Meutya lantas menyayangkan pemberitaan awak media yang seolah menarasikan bahwa Presiden Jokowi mendeklarasikan dukungan. "Jadi itu satu yang menurut kami kok kemudian beritanya seolah hanya mohon maaf seperti kayak deklarasi dukungan oleh presiden, sesungguhnya tidak demikian," jelasnya.

Sementara, Wakil Ketua TKN, Habiburokhman, menyebut belakangan beredar narasi seolah Jokowi melakukan perbuatan tercela, karena terkesan mendukung Prabowo dalam Pemilu 2024.

Menurutnya, narasi tersebut sesat karena secara prinsip dan etik tidak ada yang salah, juga tidak ada ketentuan hukum yang dilanggar apabila Jokowi mendukung salah satu calon dalam Pilpres. Pasal 23 Ayat 1 UU Nomor 39 Tahun 1999 mengatur, setiap orang berhak memilih dan mempunyai keyakinan politik.

"Narasi sesat dibangun berdasarkan logika yang sesat bahwa jika Presiden tidak boleh berpihak karena bisa menggunakan kekuasan untuk menguntungkan pihak yang didukung. Logika tersebut runtuh sejak awal karena Pasal 7 konstitusi kitab bahkan mengatur seorang Presiden bisa maju kedua kalinya dan tetap menjabat sebagai Presiden incumbent," tutur dia.

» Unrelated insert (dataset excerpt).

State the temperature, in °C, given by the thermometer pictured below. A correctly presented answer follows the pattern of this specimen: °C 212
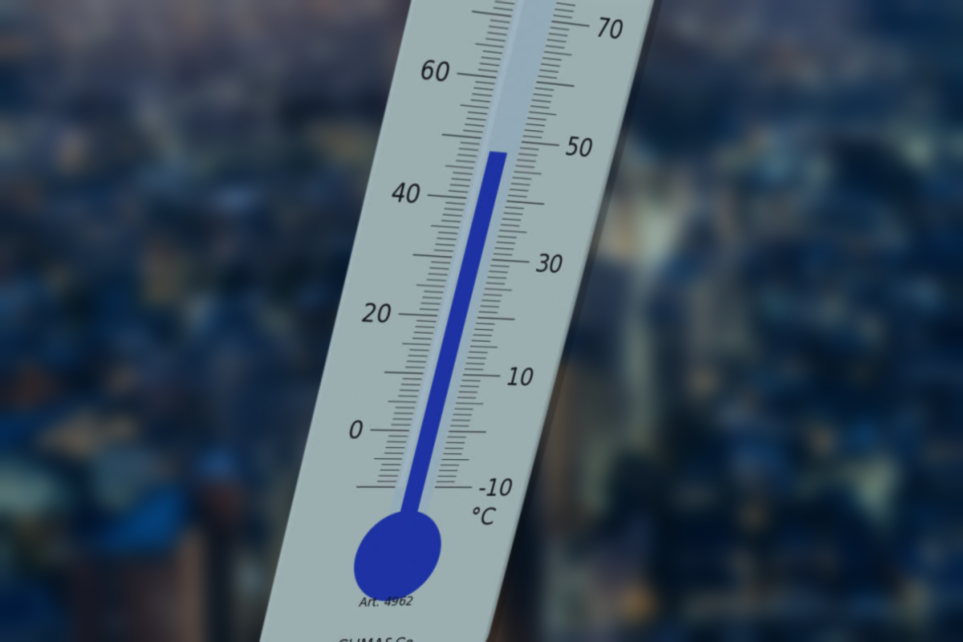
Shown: °C 48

Politikus Partai Gerindra itu meyakini, poin dalam aturan konstitusi yang berlaku, Presiden boleh mendukung salah satu calon atau bahkan boleh maju kedua kalinya saat berstatus Presiden. Namun yang penting jangan menggunakan kekuasaan untuk menguntungkan dirinya.

"Praktik yang sama juga dilakukan di Amerika Serikat, seorang Presiden incumbent boleh mendukung dan bahkan berkampanye untuk salah satu calon Presiden periode berikutnya. Tahun 2008, Presiden George W Bush mendukung John McCain melawan Barrack Obama, tahun 2016 giliran Obama mendukung Hillary Clinton yang bertarung melawan Donald Trump," ucap dia.

Habiburokhman menegaskan, Indonesia sudah punya aturan yang ketat untuk mencegah Presiden menggunakan kekuasaan untuk menguntungkan dirinya atau calon yang dia dukung.

Ketentuan tersebut adalah Pasal 306 UU Nomor 7 tahun 2017 yang secara umum mengatur pemerintah tidak boleh membuat kebijakan yang menguntungkan atau merugikan salah satu pasangan calon.

Kemudian, dalam Pasal 547 UU Pemilu mengatur setiap pejabat negara yang membuat kebijakan yang merugikan atau menguntungkan salah satu pasangan calon diancam dengan pidana penjara paling lama 3 tahun.

"Untuk menegakkan aturan tersebut kita punya penyelenggara pemilu di bidang pengawasan yakni Bawaslu untuk mengawasi kinerja Bawaslu kita punya Dewan Kehoratan Penyelenggara Pemilu (DKPP). Intinya kita tidak perlu khawatir apabila presiden menggunakan haknya untuk mendukung salah satu paslon karena ada aturan berlapis yang jelas dan ada lembaga penegak hukum yang jelas untuk memastikan tidak terjadinya penyalahgunaan kekuasaan," imbuhnya.